(Entries taken from a collection)
+ + +

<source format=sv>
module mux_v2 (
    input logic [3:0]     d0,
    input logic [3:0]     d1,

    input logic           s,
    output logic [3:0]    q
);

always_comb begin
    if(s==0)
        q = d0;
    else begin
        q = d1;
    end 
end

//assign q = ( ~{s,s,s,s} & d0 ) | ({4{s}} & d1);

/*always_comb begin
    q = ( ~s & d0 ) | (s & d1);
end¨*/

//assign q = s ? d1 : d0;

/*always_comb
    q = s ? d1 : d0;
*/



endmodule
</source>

+ + +

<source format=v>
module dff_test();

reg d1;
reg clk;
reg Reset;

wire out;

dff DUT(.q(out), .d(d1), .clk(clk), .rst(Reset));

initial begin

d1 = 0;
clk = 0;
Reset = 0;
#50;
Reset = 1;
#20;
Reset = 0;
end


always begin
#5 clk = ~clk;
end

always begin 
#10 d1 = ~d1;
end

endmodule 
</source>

+ + +

» To-do item: Take every line from the data that contains the word "begin".

» Response to this exercise:
always_comb begin
    else begin
/*always_comb begin
initial begin
always begin
always begin 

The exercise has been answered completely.